Mais pour Karim, c’est hors de question le rose. Trop fifille selon lui.
En parlant du loup, on aperçoit
sa queue. Il salut tout le monde et s’assoit près de moi.
-ça va ? Il se penche pour
embrasser mon ventre.
-Oui, ça va.
En vérité, je mens. Je n’ai pas
pu fermer l’œil de la nuit à cause des douleurs que j’ai ressenti dans les
reins et qui continuent par moment.
-Karim, quelle est ta couleur
préféré ? Demande la cousine qui parlait des couleurs pour le mariage.
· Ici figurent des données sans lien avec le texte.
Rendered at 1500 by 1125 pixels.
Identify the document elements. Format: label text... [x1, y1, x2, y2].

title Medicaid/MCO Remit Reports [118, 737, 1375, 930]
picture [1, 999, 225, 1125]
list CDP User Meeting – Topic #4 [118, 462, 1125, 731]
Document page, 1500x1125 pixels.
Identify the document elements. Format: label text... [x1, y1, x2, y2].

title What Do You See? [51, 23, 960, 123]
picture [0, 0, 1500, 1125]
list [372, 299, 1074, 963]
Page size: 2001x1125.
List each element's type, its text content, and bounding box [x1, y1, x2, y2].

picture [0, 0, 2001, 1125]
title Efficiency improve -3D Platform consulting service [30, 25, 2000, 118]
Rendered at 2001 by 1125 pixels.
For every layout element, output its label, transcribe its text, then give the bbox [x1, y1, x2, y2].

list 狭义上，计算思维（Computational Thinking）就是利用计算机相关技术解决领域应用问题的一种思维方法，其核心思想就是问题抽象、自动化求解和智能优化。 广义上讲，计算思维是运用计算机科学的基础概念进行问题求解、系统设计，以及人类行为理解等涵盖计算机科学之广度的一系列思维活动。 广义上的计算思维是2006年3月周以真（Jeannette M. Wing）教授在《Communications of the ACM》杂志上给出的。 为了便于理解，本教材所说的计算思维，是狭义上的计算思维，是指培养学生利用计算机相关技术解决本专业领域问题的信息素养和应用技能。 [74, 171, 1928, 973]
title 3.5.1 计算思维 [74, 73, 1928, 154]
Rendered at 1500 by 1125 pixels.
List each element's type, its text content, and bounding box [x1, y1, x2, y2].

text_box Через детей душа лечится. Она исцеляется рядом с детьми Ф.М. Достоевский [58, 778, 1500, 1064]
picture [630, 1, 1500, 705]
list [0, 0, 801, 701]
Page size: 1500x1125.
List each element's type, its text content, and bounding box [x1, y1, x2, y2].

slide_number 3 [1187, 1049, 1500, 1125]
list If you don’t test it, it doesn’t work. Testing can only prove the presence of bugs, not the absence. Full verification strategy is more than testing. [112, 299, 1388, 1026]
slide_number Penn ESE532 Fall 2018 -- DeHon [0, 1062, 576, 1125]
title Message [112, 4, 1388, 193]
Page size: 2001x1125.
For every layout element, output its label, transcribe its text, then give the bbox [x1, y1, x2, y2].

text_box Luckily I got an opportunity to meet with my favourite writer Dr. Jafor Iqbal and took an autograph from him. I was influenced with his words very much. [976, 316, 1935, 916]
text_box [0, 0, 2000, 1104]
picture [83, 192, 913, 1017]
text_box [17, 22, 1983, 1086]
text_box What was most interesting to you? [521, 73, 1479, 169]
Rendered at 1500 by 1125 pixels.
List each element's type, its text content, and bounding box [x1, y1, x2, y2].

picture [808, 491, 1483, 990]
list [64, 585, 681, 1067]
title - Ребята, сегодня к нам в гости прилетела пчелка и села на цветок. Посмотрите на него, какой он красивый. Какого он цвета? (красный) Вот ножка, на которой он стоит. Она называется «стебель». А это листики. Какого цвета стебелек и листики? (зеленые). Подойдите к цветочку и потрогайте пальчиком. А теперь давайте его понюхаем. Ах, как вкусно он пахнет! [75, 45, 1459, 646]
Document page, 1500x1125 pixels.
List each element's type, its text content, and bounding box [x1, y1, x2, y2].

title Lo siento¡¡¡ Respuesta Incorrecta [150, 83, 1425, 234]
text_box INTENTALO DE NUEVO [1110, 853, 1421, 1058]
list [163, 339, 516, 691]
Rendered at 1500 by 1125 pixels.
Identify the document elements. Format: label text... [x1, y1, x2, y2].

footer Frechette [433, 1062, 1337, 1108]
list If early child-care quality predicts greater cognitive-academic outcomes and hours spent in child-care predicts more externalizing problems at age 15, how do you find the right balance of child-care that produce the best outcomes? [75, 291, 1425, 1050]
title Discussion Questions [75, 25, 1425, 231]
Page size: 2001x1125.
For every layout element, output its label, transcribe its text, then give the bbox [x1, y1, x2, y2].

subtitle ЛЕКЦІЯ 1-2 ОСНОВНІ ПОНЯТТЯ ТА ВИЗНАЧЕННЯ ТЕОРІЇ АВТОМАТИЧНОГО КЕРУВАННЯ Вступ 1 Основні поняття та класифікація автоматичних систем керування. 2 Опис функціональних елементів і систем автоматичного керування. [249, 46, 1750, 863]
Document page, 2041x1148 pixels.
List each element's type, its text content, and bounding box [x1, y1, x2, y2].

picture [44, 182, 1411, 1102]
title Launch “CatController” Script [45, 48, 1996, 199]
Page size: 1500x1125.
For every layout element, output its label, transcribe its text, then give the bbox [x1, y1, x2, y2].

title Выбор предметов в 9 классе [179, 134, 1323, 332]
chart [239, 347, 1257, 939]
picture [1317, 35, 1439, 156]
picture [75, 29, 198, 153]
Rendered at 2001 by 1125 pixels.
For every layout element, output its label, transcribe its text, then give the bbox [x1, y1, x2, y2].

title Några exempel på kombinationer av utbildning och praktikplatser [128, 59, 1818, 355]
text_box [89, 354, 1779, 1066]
-Si c’est à cause de votre
histoire de rose que vous me demander tout ça, soyez sur que je ne veux pas de
rose dans ce mariage. Tout sauf ça.
-Bébé, réponds seulement à la question.
-J’aime le noir.
Tout le monde pousse un cri
faussement exaspéré. Il se moque de nous alors qu’on essaie de lui expliquer
qu’il faut qu’il choisisse une couleur.
Une violente douleur dans les
reins me surprend. Je serre les dents en fermant les yeux. Karim s’en aperçoit
immédiatement.
-Safi ? Tu vas bien ?
Je lève la main pour lui faire
signe de se taire. La douleur augmente en intensité puis s’atténue aussi vite
qu’elle est apparue. Je peux alors ouvrir la bouche pour parler.
-Est-ce qu’on peut aller à
l’hôpital ?
Autour de moi, tout le monde
s’active. Karim sort qu’il ne veut pas que j’aille où que ce soit. Il fera
venir l’hôpital ici. Cet homme-là, il me fatigue. Je souffre et c’est
maintenant qu’il a ses envies de millionnaire.
Je ne suis qu’à sept mois de
grossesse. Et mon cœur de future maman me dit que mes enfants sont en route.